While most species in "Sharks: Myth and Mystery" are coastal sharks that may not face longline fisheries, some like the blacktip reef shark have been targeted for finning. For coastal sharks the main threat is targeted fisheries. Some countries use bottom longlines to catch sharks, and in many developing countries they are targeted in traditional fisheries using gillnets -- a significant source of fishing mortality globally for coastal species.

Commercial fishing pressures, coupled with a low reproductive rate compared to that of most other fishes, make sharks among the most vulnerable of large ocean predators. The Monterey Bay Aquarium’s "Seafood Watch" program distributes pocket guides to help consumers, retailers and restaurateurs select seafood from fisheries managed in ways that preserve healthy populations of ocean wildlife -- including sharks.

Through recent advances in electronic tagging technology, more is known about what sharks are doing in the ocean. Stanford University and Monterey Bay Aquarium researcher Barbara Block is spearheading an international collaboration to tag top ocean predators in the Pacific including white sharks, salmon sharks, mako sharks, blue sharks and thresher sharks.

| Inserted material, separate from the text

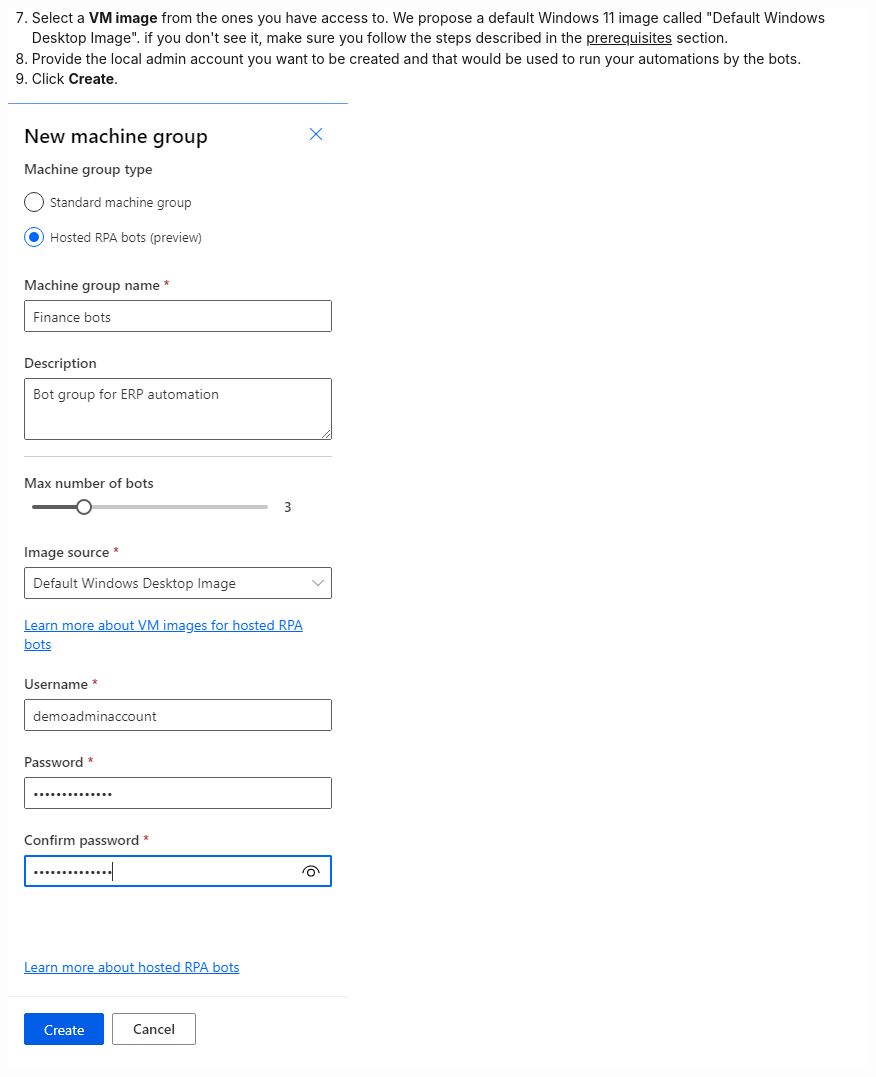 7. Select a **VM image** from the ones you have access to. We propose a default Windows 11 image called "Default Windows Desktop Image". if you don't see it, make sure you follow the steps described in the [prerequisites](./HostedRPABots.md#prerequisites) section.
8. Provide the local admin account you want to be created and that would be used to run your automations by the bots.
9. Click **Create**.

![create-hosted-bots-panel.png](./media/hosted-rpa-bots/create-hosted-rpa-bots.png)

"By better understanding how large predators such as sharks use the ocean, we can better understand how humans can develop sustainable fisheries without as much bycatch," said Block. "Our objective is to garner the knowledge that will lay the foundation for future management."

For example, in a study published in "Nature" in 2002, Block and her colleagues reported that tagged white sharks from the coast of California travel as far as Hawaii and the eastern tropical Pacific, and can dive to almost half a mile below the surface.
Tagging of coastal sharks in Florida found they have internal "storm warning alarms" and head to deeper waters before the arrival of hurricanes -- likely in response to dropping barometric pressures.

Myers is now leading a global effort to assess the state of sharks around the world. He said he hopes that a shift in public perception will help to preserve these mysterious and ancient predators.

"If we don’t change fishing practices and make concerted efforts to help them, these incredible fish will go the way of the dinosaurs," he said.